Schriftelijke opdracht: Zet het betoog over het SBR-programma alstublieft voort, aansluitend op de laatste zin.

Fragment:
· · ·

Pieter Wisse
Zie ook Waarvandaan komt het voordeel met XBRL?
1.
In SBR in een notedop vermeldt de aanhef dat SBR een programma is. Daarmee is
programma bedoeld in de zin van een project. De drie letters staan voor
Standard Business Reporting.
Eerder is blijkbaar een “SBR aanpak” ontwikkeld. Dat moet dan met het Nederlands
Taxonomie Project (NTP) gebeurd zijn. Daarvan geldt SBR als voortzetting. Nu
staat er in elk geval, dat “het Standard Business Reporting programma [...] een
initiatief [is] van de Nederlandse overheid om met de SBR aanpak rapportages
tussen organisaties te standaardiseren en daardoor te vereenvoudigen.”
Hoe ruim geldt dat? Gaat het om alle rapportages tussen alle organisaties? Als
dat zo is, waarom dan niet meteen met/tussen alles en iedereen, dus inclusief
personen? Maar is dat niet, zachtjes uitgedrukt, beklemmend? Nee, dat kan de
Orwelliaanse bedoeling niet zijn. Daarom neem ik allereerst aan dat het gaat om
de opzet (lees: structuur) van rapportages, dwz niet de complete inhoud, maar
louter de inhoudsopgave ervoor. Voorts lijkt mij aannemelijk, dat de overheid
zulke sjablonen resp. modellen slechts verplichtend standaardiseert voorzover
het rapportages betreft die organisaties aan haarzelf, kortom, aan diezelfde
overheid adresseren.
2.
Maar dergelijke rapportages kennen toch allang een voorgeschreven (lees ook:
gestandaardiseerde) opzet? Zo stamt Besluit modellen
jaarrekening uit 1983. Is met “vereenvoudigen” soms een verbeterslag
oid. bedoeld?

· · ·

Opgesomde items:

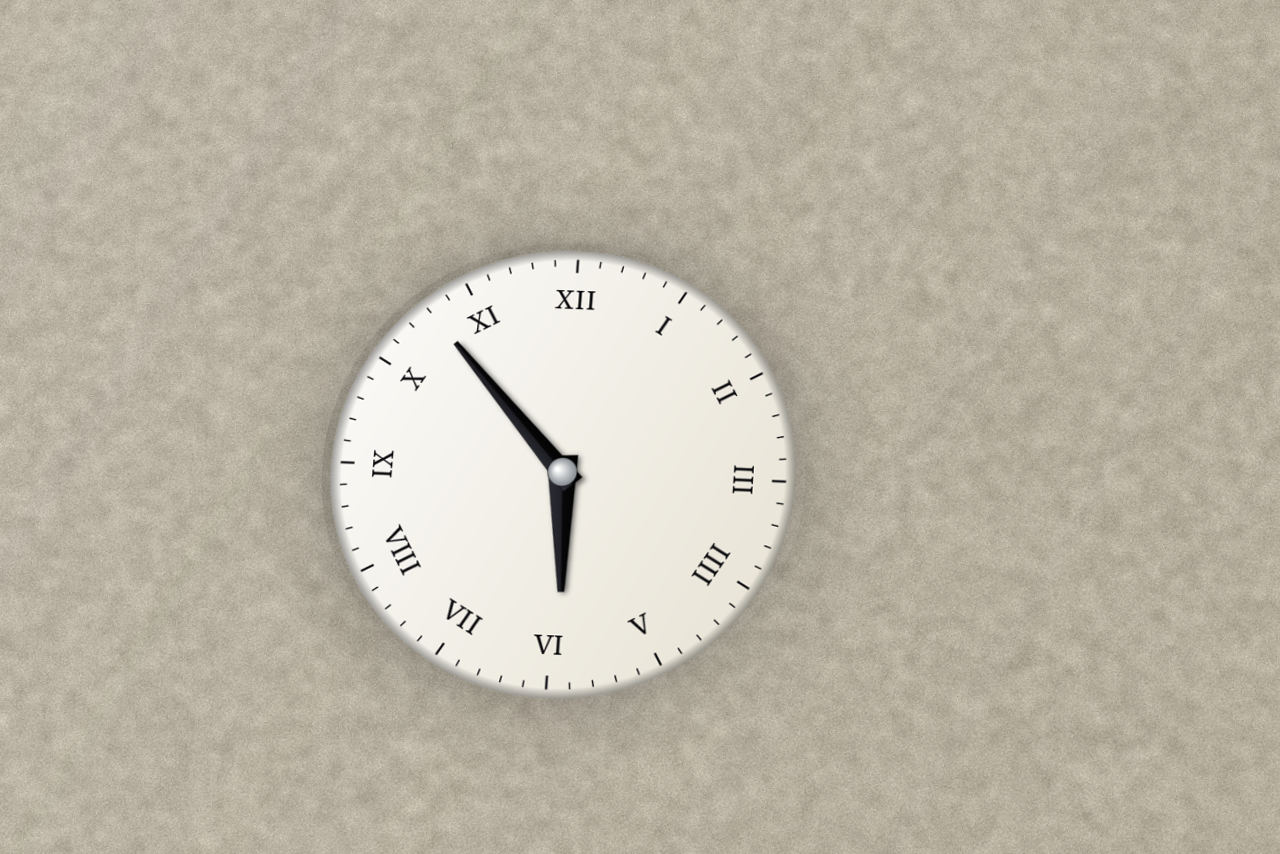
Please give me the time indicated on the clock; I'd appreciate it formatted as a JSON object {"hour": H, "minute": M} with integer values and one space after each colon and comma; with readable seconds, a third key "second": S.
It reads {"hour": 5, "minute": 53}
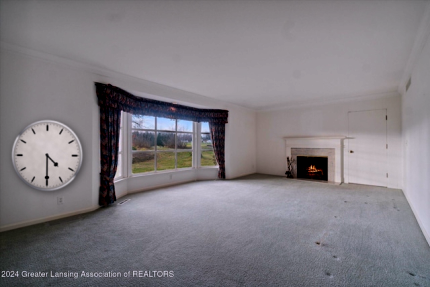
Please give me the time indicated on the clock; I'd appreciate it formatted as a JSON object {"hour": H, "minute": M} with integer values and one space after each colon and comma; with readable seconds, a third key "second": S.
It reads {"hour": 4, "minute": 30}
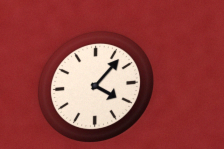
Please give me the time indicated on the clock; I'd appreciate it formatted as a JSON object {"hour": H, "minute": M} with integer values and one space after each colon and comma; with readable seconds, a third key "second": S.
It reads {"hour": 4, "minute": 7}
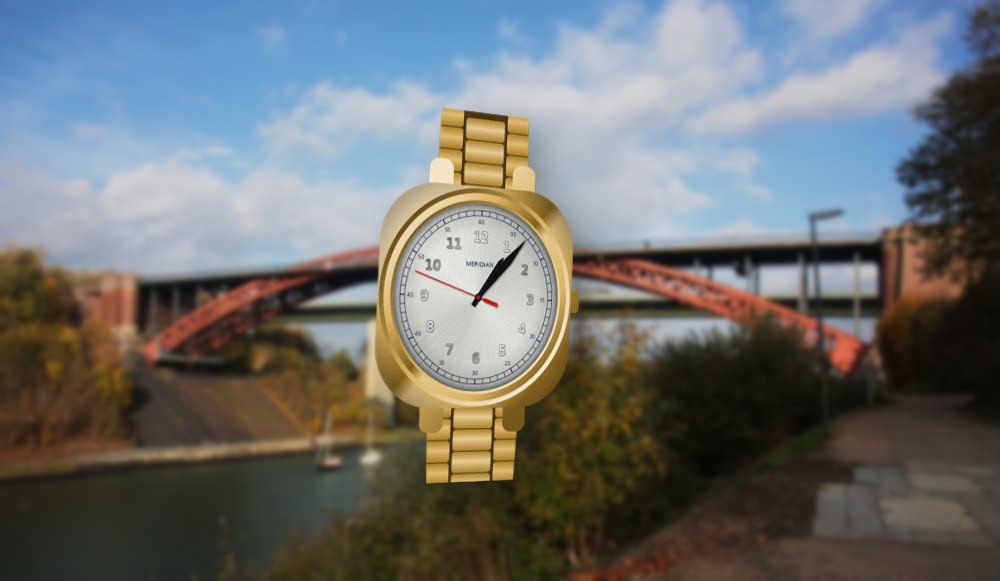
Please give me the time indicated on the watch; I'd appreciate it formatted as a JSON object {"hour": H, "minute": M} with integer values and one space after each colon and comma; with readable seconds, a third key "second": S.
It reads {"hour": 1, "minute": 6, "second": 48}
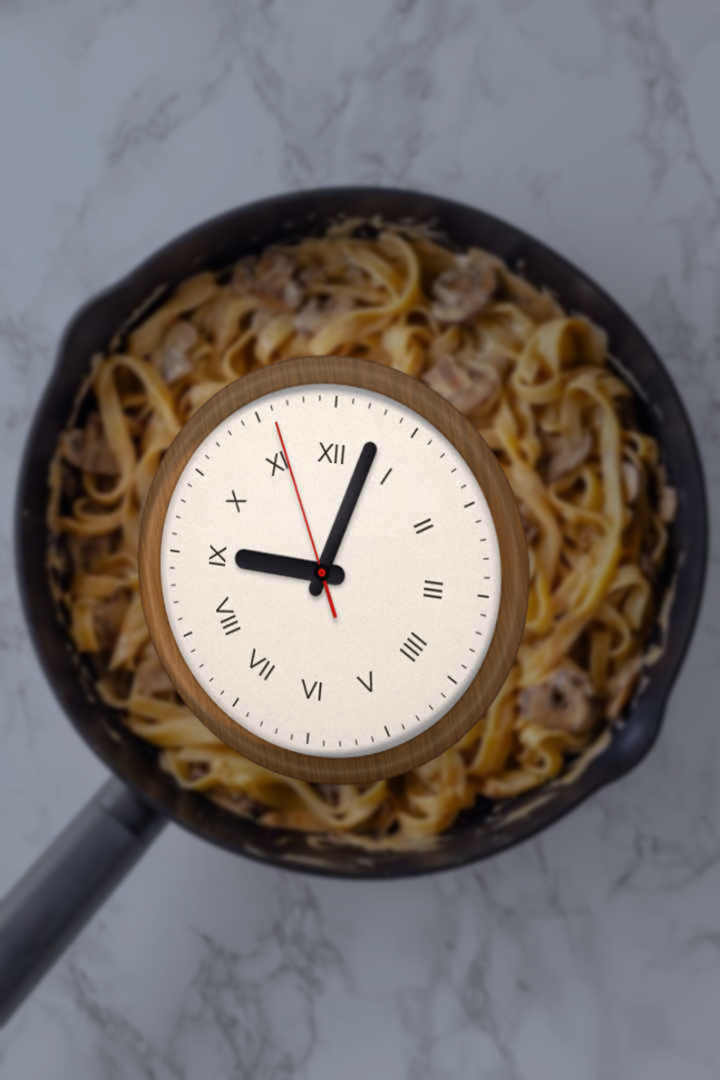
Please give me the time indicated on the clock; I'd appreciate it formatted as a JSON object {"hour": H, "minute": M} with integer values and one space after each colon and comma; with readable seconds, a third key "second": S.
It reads {"hour": 9, "minute": 2, "second": 56}
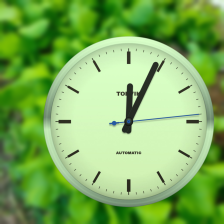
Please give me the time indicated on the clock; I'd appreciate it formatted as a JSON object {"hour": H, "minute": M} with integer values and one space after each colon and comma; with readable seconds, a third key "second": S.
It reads {"hour": 12, "minute": 4, "second": 14}
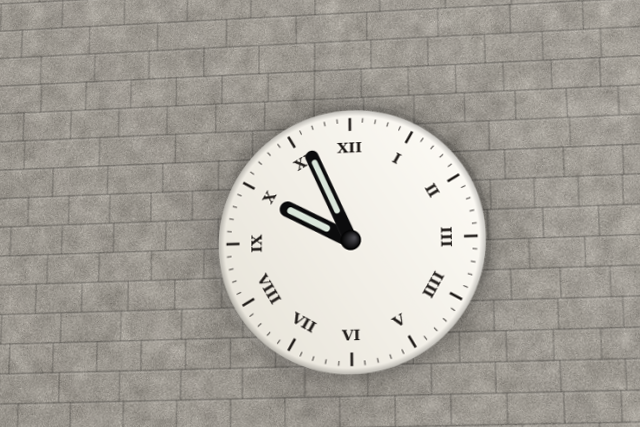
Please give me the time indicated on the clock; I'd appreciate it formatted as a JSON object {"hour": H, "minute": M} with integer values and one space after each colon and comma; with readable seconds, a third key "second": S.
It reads {"hour": 9, "minute": 56}
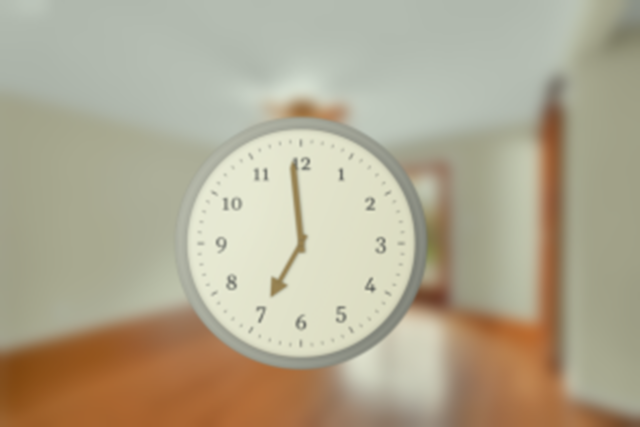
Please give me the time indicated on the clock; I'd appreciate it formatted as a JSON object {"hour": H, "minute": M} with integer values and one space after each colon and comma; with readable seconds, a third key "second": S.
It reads {"hour": 6, "minute": 59}
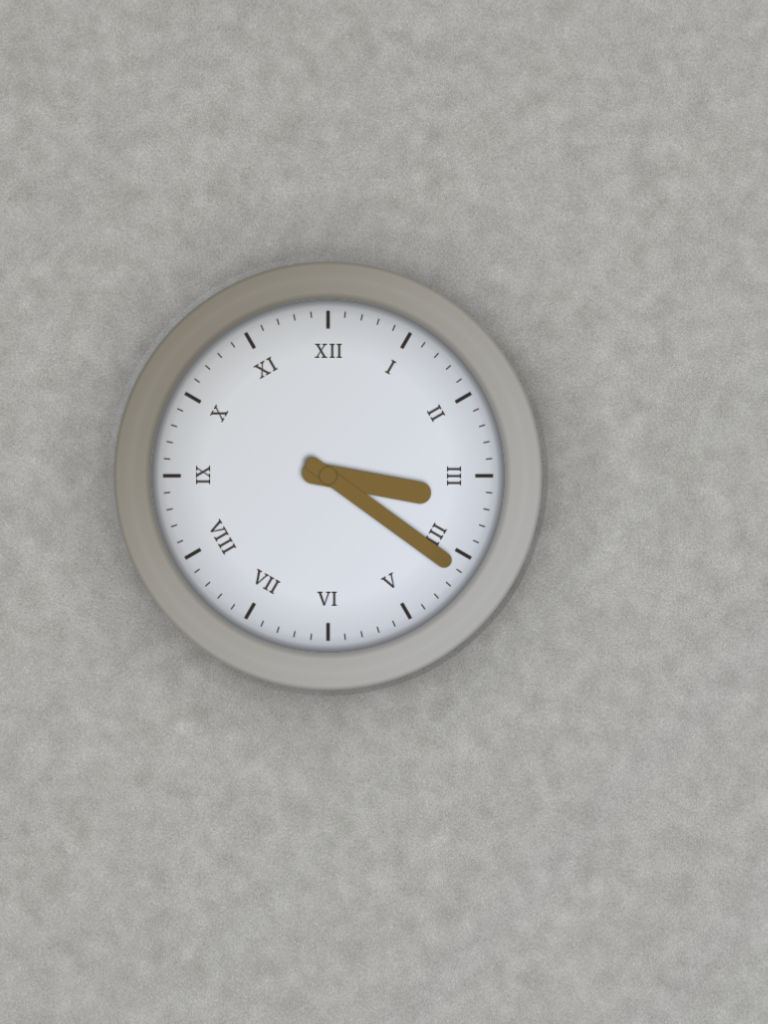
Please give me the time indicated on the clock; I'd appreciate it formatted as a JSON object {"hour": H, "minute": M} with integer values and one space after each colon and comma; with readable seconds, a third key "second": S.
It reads {"hour": 3, "minute": 21}
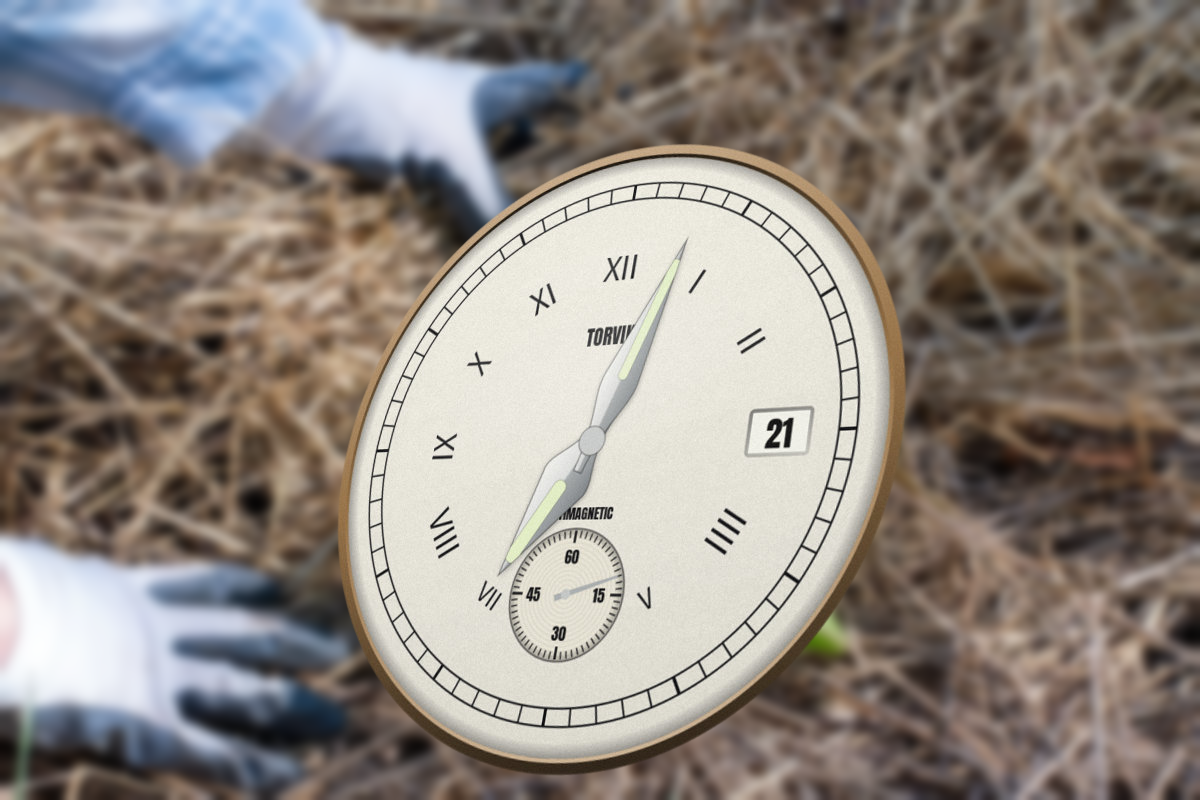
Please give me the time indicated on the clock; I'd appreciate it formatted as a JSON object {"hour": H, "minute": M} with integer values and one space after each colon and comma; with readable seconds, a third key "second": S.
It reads {"hour": 7, "minute": 3, "second": 12}
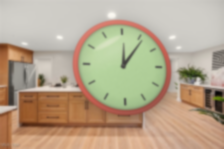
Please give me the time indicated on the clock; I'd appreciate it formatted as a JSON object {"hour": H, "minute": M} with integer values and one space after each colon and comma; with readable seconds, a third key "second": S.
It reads {"hour": 12, "minute": 6}
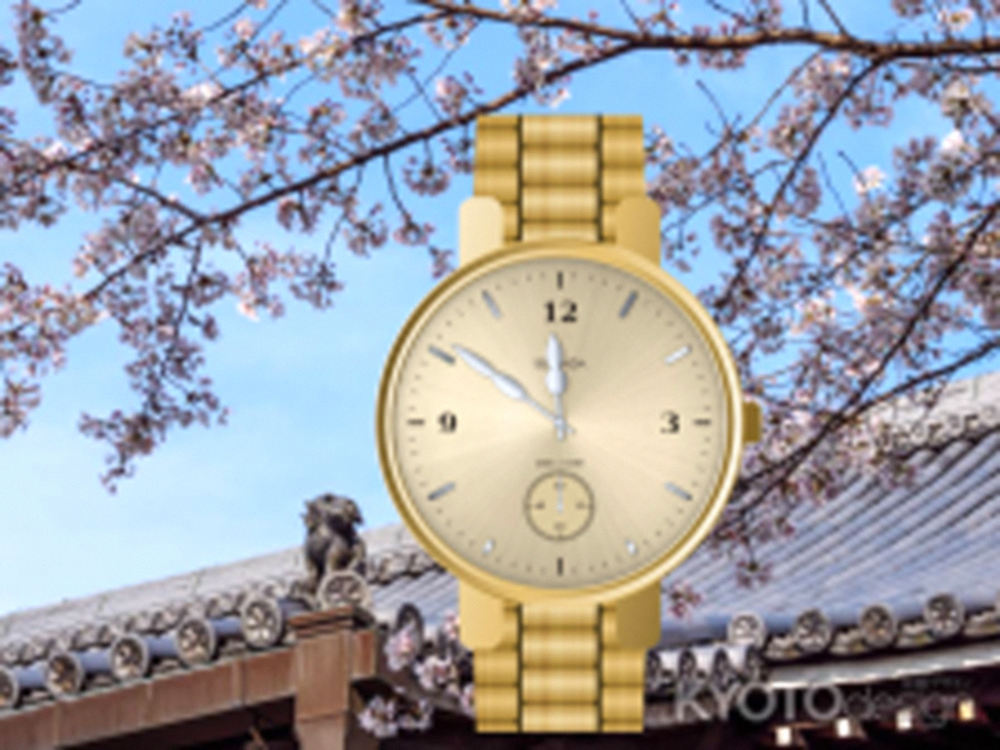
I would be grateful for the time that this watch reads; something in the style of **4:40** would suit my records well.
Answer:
**11:51**
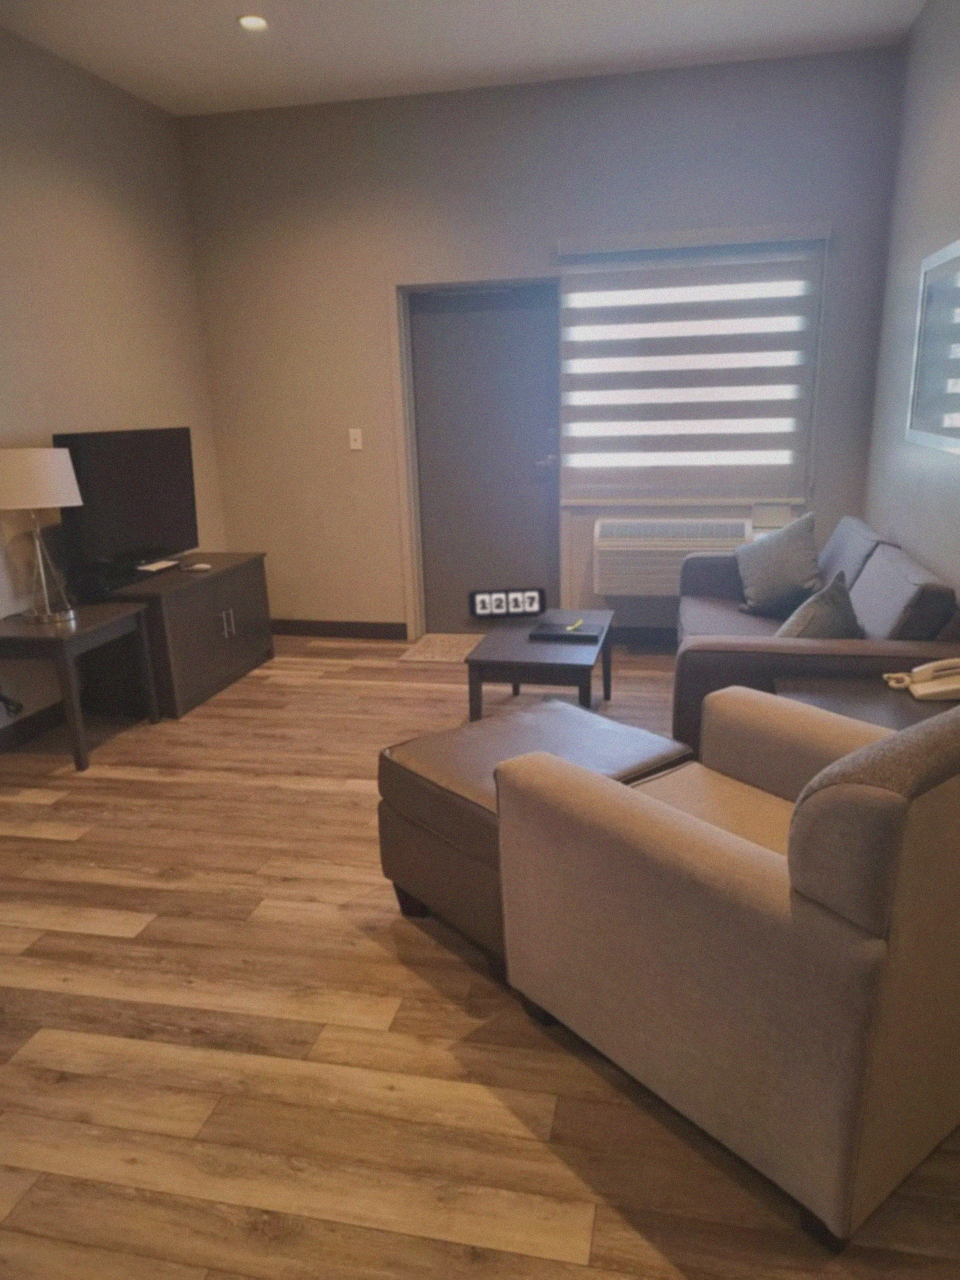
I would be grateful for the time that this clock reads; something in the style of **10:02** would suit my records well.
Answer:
**12:17**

· · ·

Resultaat opdracht:
Daarom kan ik me verder voorstellen, dat het doel niet zozeer is om de
structuur van dergelijke rapportages te vereenvoudigen, maar vooral het
rapportageprocès. Daarvoor ligt verruiming van bereik juist voor de hand. Door
het proces zodanig te faciliteren dat de rapportage in kwestie er niet toe
doet, is feitelijk sprake van een infrastructurele voorziening. Daarvan is
juist volstrekt logisch dat alles en iedereen er gebruik van kan maken, in dat
geval dus juist voor zoveel mogelijk rapportages.
3.
Volgens “de SBR aanpak [vervult] de overheid voor een aantal onderdelen een
coördinerende en/of faciliterende rol.” Naar welke onderdelen daarmee bedoeld zijn,
blijft het raden zolang het maatschappelijk object — wat ook een proces kan
zijn — van coördinatie en/of facilitering zo vaag is. Gelukkig bevat de
brochure vrijwel direct na die zin een paragraaf met “SBR aanpak” als titel.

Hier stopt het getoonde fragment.